**Exercise goal:**
When you write out the records, keep every word exact and drop the pictures.

Items listed in a dataset:
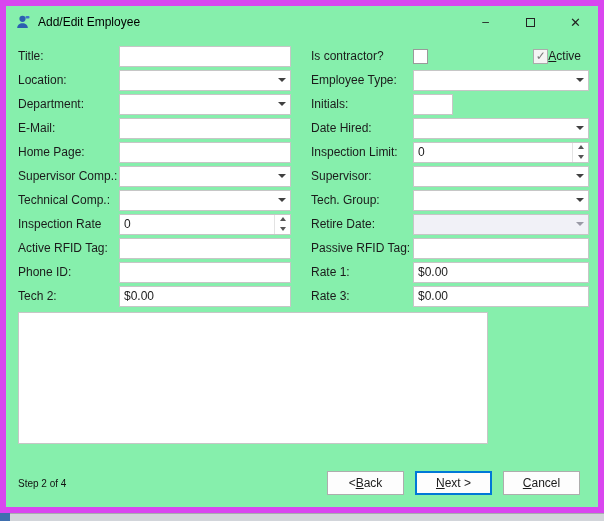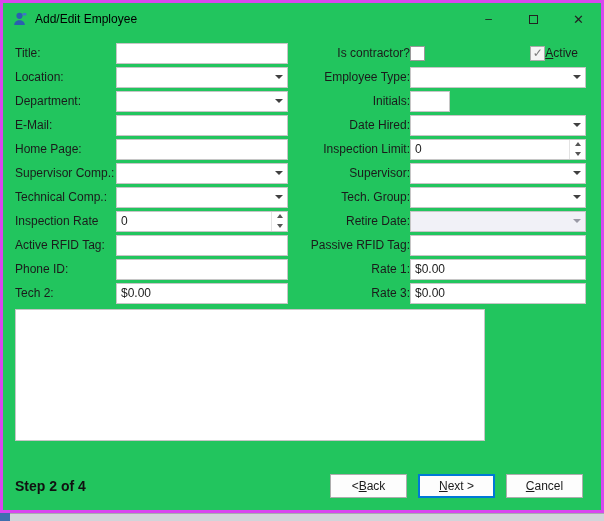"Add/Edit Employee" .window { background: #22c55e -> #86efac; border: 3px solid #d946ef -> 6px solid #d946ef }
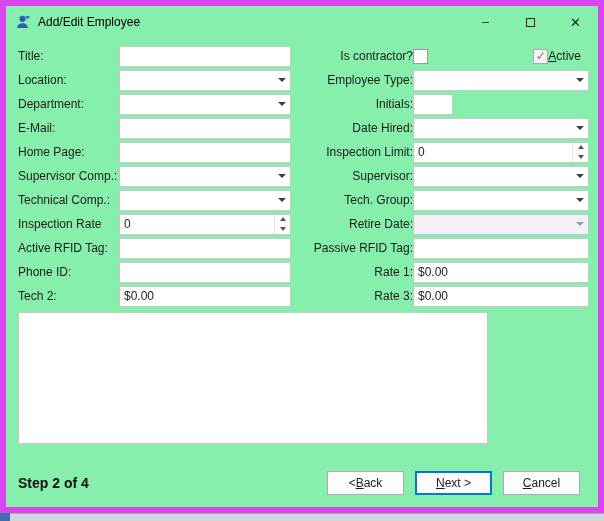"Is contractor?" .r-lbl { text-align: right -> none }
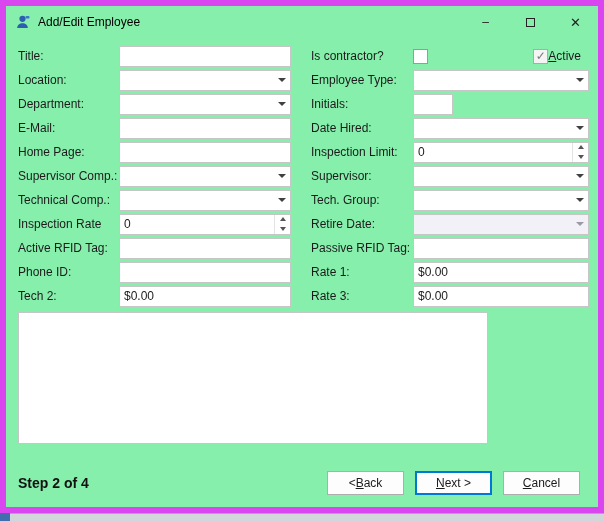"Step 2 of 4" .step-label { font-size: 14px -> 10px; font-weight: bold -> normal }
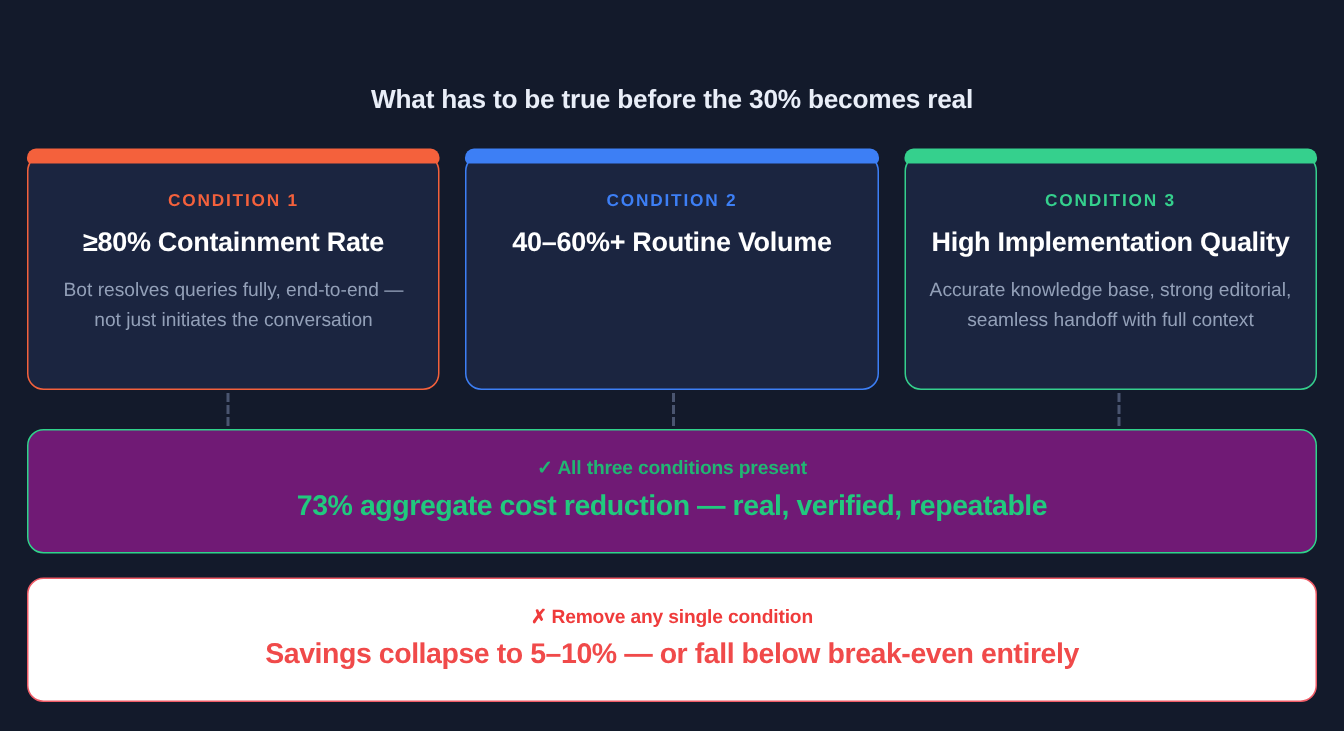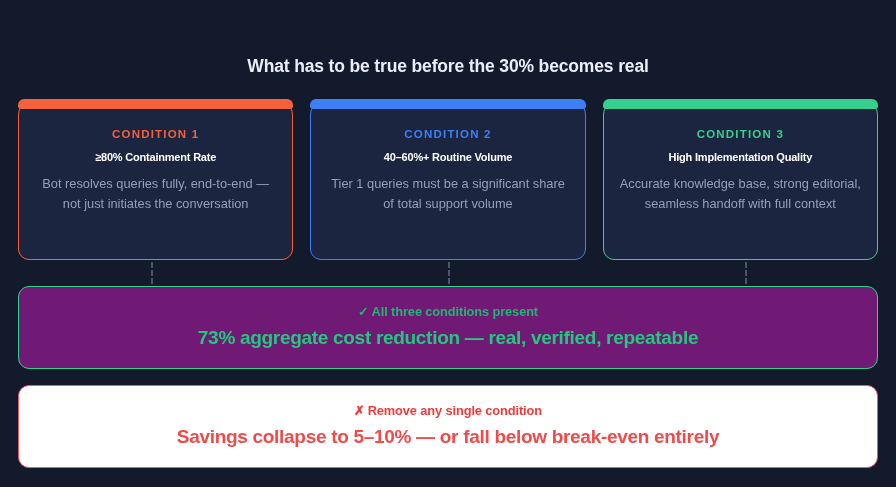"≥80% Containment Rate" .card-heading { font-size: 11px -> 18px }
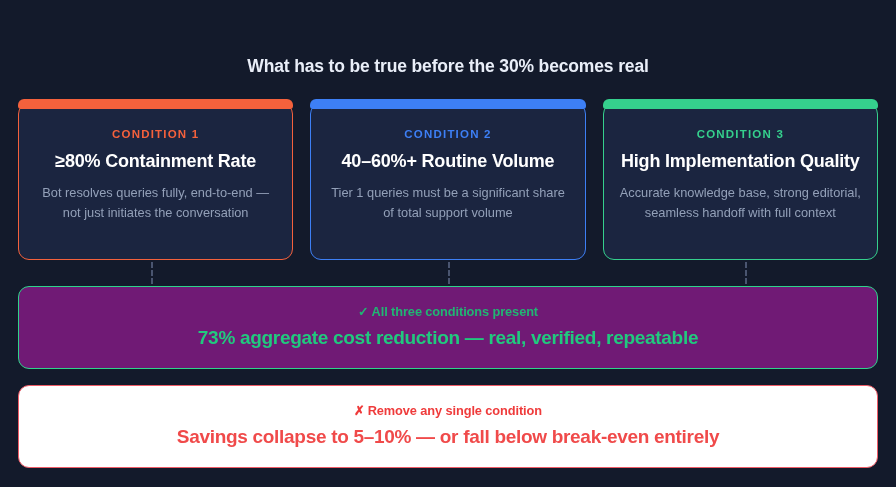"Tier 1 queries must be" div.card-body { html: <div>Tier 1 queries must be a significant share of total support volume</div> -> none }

**Your response:**
"Add/Edit Employee" .window { background: #22c55e -> #86efac; border: 3px solid #d946ef -> 6px solid #d946ef }
"Is contractor?" .r-lbl { text-align: right -> none }
"Step 2 of 4" .step-label { font-size: 14px -> 10px; font-weight: bold -> normal }
"≥80% Containment Rate" .card-heading { font-size: 11px -> 18px }
"Tier 1 queries must be" div.card-body { html: <div>Tier 1 queries must be a significant share of total support volume</div> -> none }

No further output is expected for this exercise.